» **Instructions to follow**: The only acceptable reply is the number of lines in the material below that hold "none".

» **Records provided**:
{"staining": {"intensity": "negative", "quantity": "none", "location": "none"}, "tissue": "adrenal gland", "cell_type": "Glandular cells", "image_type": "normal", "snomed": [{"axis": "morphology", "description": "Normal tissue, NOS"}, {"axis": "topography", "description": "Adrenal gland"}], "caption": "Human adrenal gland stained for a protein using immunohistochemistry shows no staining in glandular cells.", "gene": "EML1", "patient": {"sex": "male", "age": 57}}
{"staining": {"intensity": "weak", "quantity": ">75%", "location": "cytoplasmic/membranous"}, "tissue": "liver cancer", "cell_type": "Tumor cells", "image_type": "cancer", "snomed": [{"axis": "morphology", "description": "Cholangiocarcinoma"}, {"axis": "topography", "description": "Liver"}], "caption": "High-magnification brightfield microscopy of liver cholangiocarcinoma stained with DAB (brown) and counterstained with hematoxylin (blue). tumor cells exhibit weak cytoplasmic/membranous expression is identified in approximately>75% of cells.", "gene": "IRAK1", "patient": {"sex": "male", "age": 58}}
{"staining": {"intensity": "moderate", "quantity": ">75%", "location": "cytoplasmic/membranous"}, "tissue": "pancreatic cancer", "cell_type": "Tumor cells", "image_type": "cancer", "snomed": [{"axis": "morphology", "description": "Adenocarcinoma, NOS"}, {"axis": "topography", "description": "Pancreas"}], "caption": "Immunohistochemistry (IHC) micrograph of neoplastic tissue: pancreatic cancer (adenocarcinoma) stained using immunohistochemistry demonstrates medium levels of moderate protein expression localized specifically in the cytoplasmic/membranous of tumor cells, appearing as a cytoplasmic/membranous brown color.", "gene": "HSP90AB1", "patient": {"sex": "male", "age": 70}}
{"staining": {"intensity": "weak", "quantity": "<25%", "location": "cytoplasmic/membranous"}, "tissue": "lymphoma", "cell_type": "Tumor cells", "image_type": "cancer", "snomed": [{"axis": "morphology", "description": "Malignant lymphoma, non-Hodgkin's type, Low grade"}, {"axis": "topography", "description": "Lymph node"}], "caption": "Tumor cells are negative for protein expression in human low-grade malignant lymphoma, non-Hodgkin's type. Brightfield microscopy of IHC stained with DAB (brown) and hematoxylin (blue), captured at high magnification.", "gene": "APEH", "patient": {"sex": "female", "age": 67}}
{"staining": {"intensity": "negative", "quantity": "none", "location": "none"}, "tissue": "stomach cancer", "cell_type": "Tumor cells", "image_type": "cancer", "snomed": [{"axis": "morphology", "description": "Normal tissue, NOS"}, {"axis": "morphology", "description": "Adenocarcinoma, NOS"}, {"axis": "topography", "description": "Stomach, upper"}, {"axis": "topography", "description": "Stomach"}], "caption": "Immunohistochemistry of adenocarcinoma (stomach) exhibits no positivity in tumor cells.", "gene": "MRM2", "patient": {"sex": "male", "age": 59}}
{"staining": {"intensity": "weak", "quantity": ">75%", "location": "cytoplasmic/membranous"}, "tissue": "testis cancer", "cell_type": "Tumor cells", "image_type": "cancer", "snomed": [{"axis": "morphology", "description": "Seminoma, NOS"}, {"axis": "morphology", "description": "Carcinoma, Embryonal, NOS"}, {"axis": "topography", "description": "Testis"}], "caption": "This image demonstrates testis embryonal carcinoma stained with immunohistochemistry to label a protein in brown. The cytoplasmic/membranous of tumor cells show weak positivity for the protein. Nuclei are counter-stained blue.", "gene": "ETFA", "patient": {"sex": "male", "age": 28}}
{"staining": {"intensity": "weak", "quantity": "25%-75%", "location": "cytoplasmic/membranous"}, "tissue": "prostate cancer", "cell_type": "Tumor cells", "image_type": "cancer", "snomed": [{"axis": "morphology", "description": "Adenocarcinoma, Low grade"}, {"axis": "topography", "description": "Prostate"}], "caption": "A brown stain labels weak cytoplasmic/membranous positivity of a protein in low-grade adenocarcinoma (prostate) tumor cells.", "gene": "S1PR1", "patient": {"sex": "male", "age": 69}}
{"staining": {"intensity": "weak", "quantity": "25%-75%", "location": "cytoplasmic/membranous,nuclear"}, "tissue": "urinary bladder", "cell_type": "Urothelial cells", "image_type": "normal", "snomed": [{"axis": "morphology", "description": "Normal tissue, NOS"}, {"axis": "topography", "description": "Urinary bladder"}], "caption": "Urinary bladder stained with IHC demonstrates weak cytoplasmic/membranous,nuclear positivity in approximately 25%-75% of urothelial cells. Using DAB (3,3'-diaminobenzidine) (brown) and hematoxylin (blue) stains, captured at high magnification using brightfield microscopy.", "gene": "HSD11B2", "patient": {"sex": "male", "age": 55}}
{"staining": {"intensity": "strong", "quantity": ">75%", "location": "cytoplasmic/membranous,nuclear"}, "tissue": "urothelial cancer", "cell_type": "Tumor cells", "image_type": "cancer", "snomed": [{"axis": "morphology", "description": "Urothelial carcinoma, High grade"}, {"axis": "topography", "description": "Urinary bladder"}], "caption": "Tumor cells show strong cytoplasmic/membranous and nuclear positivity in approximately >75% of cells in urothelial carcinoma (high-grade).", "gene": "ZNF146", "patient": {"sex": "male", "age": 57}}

» **Exercise output**: 2